Aneh! Kementerian Perindustrian Tak Kompak dengan Kementerian ESDM Soal Aturan Perdagangan Karbon, Ini Persoalannya
SABANGMERAUKE NEWS, Jakarta - Perdagangan karbon yang diatur berdasarkan ketetapan di bidang lingkungan hidup, masih membuat beberapa pihak berbeda pendapat. Salah satunya Kementerian Perindustrian.
Kepala Badan Standardisasi dan Kebijakan Jasa Industri (BSKJI) Kemenperin Andi Rizaldi menegaskan pihaknya tak setuju dengan usul pasal 7b RUU EBT dari pemerintah. Usul ini disampaikan Menteri Energi dan Sumber Daya Mineral (ESDM) Arifin Tasrif.
"Akan tetapi, Kemenperin belum sepenuhnya menyetujui usulan ini terutama di dalam (pasal 7b) ayat 3 yang berbunyi 'Pelaksanaan mekanisme perdagangan karbon dilaksanakan sesuai ketentuan perundang-undangan di bidang lingkungan hidup'. Ini berpotensi terutama terkait dengan regulasi yang mengatur penggunaan produk dalam negeri," katanya dalam rapat kerja dengan Komisi VII DPR RI di Jakarta Pusat, Senin (20/11/2023).
"Jadi, kami mengusulkan kalimatnya 'Pelaksanaan mekanisme perdagangan karbon dilaksanakan sesuai ketentuan perundang-undangan'. Iya (tidak pakai bidang lingkungan hidup)," sambung Andi.
Kemenperin menyebut proyek EBT memakan dana cukup besar. Oleh karena itu, Andi mendesak seluruh pendanaan transisi energi harus memperhatikan tingkat komponen dalam negeri (TKDN).

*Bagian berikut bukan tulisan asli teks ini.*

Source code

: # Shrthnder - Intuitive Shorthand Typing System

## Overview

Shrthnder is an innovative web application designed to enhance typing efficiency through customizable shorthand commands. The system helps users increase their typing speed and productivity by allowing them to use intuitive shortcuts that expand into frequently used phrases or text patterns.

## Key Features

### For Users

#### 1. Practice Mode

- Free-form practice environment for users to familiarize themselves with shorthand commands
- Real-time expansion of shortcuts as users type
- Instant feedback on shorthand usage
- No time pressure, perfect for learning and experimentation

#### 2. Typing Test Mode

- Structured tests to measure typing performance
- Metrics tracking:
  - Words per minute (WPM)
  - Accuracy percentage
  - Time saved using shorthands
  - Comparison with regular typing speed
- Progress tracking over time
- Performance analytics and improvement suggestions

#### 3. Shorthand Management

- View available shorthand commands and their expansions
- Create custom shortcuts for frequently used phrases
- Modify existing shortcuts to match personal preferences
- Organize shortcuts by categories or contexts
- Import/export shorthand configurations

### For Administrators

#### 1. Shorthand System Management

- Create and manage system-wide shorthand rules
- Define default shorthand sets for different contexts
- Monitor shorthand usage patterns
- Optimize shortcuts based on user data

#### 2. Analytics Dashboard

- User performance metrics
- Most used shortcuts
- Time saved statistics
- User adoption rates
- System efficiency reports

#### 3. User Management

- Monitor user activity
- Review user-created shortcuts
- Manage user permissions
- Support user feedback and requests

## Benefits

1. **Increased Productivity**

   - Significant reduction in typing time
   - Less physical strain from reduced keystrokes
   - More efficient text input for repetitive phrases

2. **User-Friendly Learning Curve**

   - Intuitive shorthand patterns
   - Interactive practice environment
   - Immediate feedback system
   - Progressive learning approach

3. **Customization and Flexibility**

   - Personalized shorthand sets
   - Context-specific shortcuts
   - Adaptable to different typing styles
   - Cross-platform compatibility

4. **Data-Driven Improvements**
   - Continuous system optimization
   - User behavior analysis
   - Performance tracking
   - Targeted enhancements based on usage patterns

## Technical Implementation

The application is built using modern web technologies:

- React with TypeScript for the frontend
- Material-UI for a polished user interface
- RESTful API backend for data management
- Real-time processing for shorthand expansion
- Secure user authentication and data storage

Berbeda, Wakil Menteri Lingkungan Hidup dan Kehutanan (LHK) Alue Dohong mengapresiasi apa yang disampaikan Menteri ESDM Arifin Tasrif. Ia menilai penggunaan energi baru terbarukan (EBT) memang perlu dimasukkan dalam nilai ekonomi karbon.
Alue menyebut Indonesia sudah berkomitmen menjalankan transisi energi dalam Paris Agreement. Ini dituangkan dalam Nationally Determined Contribution (NDC).
"Kita sampaikan akan kurangi emisi 31,89 persen pada 2030 dengan upaya sendiri atau ekuivalen 915 juta ton CO2. Kalau adanya dukungan internasional, komitmen kita 43,20 persen atau 1,24 miliar ton pada 2030," jelas Alue.
Ia mengatakan sektor kehutanan dan energi menjadi tulang punggung utama mencapai target NDC. Alue menyebut 31,89 persen emisi itu ada 12,5 persen atau 358 juta ton dari sektor energi.
Kemudian, dari 358 juta ton emisi tersebut perlu ditekan sebesar 181,45 juta ton dari sektor EBT.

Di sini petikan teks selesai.